## [EXERCISE BRIEF]
The records below are to be transcribed exactly from their first line to the line that has "py_explainer = pyexplainer_pyexplainer.PyExplainer(X_train", inclusive, with every picture omitted.

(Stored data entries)
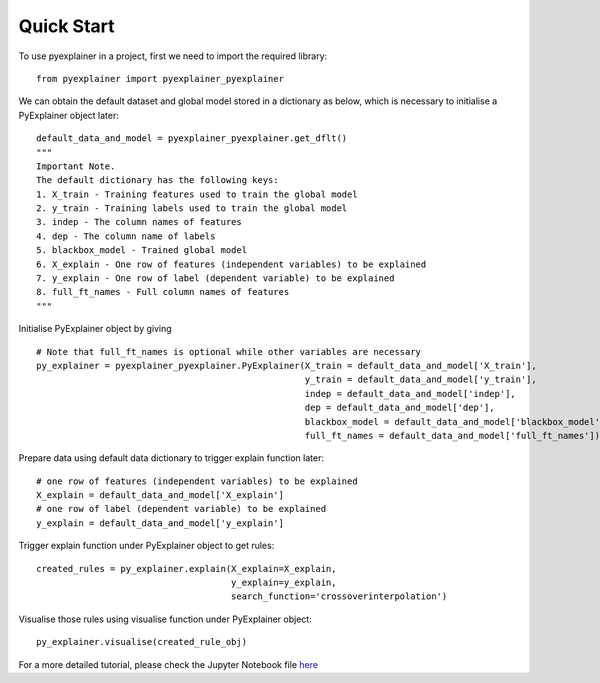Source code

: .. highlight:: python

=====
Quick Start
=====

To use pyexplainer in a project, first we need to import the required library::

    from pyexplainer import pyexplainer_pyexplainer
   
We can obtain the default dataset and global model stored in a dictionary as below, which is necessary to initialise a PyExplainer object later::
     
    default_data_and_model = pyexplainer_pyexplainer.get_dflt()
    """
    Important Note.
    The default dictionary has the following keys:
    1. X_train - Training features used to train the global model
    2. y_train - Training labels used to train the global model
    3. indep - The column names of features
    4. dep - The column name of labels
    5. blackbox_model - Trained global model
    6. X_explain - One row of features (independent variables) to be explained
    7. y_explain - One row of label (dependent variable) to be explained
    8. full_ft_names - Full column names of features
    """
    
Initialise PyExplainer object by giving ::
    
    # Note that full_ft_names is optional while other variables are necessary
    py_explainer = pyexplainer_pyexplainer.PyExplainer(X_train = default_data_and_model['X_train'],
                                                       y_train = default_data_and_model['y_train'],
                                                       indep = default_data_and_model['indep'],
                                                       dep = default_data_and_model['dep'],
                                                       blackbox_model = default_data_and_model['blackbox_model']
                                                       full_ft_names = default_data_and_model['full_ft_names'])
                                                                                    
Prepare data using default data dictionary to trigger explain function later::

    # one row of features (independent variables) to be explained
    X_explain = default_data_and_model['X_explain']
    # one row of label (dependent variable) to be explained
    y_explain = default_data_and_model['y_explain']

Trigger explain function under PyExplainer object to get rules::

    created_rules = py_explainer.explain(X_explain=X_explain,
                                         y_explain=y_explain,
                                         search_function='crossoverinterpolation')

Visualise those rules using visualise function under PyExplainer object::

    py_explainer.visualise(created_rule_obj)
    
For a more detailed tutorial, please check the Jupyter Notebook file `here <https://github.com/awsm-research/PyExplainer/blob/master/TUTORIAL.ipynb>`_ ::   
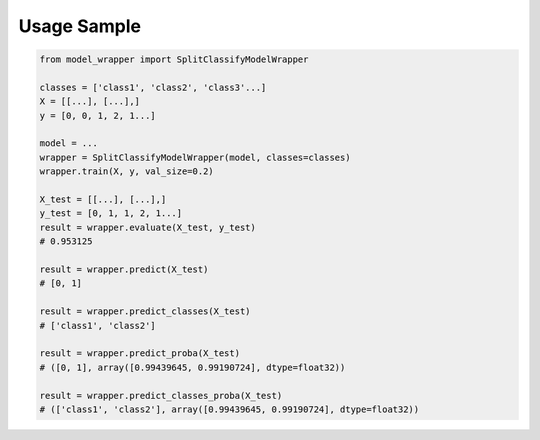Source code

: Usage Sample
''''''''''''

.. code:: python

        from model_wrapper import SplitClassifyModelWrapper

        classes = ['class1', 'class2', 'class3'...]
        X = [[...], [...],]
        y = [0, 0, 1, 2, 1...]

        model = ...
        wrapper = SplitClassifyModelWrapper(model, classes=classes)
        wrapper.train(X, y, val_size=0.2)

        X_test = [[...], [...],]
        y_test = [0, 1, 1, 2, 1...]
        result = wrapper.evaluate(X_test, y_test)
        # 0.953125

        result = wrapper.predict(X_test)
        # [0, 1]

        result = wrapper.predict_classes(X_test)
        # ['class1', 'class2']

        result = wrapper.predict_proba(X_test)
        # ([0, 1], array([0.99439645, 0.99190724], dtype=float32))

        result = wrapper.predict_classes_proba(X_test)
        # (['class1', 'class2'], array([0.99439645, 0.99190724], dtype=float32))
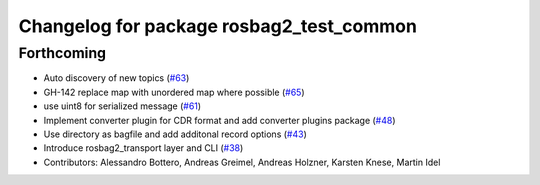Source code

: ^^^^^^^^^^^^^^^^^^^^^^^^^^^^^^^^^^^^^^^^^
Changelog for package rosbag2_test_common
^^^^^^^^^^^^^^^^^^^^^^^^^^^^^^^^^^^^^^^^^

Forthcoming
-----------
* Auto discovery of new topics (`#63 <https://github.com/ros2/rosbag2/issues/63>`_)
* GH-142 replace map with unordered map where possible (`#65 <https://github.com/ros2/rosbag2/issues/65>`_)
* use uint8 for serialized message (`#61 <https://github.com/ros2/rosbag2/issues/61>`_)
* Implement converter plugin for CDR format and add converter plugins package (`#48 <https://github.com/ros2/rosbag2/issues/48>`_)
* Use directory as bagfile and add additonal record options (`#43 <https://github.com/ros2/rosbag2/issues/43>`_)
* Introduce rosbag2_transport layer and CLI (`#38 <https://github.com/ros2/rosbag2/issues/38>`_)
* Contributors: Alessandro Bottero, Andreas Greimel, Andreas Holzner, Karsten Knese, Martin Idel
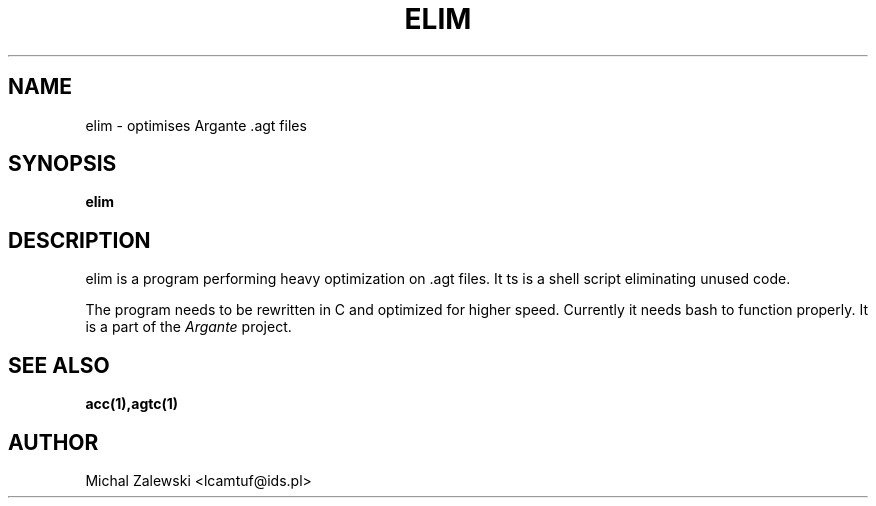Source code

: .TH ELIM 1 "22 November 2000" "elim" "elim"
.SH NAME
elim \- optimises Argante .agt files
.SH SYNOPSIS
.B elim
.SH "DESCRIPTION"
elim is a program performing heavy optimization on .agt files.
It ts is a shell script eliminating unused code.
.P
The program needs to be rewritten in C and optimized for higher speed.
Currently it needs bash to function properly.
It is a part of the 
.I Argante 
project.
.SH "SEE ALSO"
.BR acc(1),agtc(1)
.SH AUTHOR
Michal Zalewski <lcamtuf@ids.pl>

## [ANSWER TO THE EXERCISE]
Source code

: .. highlight:: python

=====
Quick Start
=====

To use pyexplainer in a project, first we need to import the required library::

    from pyexplainer import pyexplainer_pyexplainer
   
We can obtain the default dataset and global model stored in a dictionary as below, which is necessary to initialise a PyExplainer object later::
     
    default_data_and_model = pyexplainer_pyexplainer.get_dflt()
    """
    Important Note.
    The default dictionary has the following keys:
    1. X_train - Training features used to train the global model
    2. y_train - Training labels used to train the global model
    3. indep - The column names of features
    4. dep - The column name of labels
    5. blackbox_model - Trained global model
    6. X_explain - One row of features (independent variables) to be explained
    7. y_explain - One row of label (dependent variable) to be explained
    8. full_ft_names - Full column names of features
    """
    
Initialise PyExplainer object by giving ::
    
    # Note that full_ft_names is optional while other variables are necessary
    py_explainer = pyexplainer_pyexplainer.PyExplainer(X_train = default_data_and_model['X_train'],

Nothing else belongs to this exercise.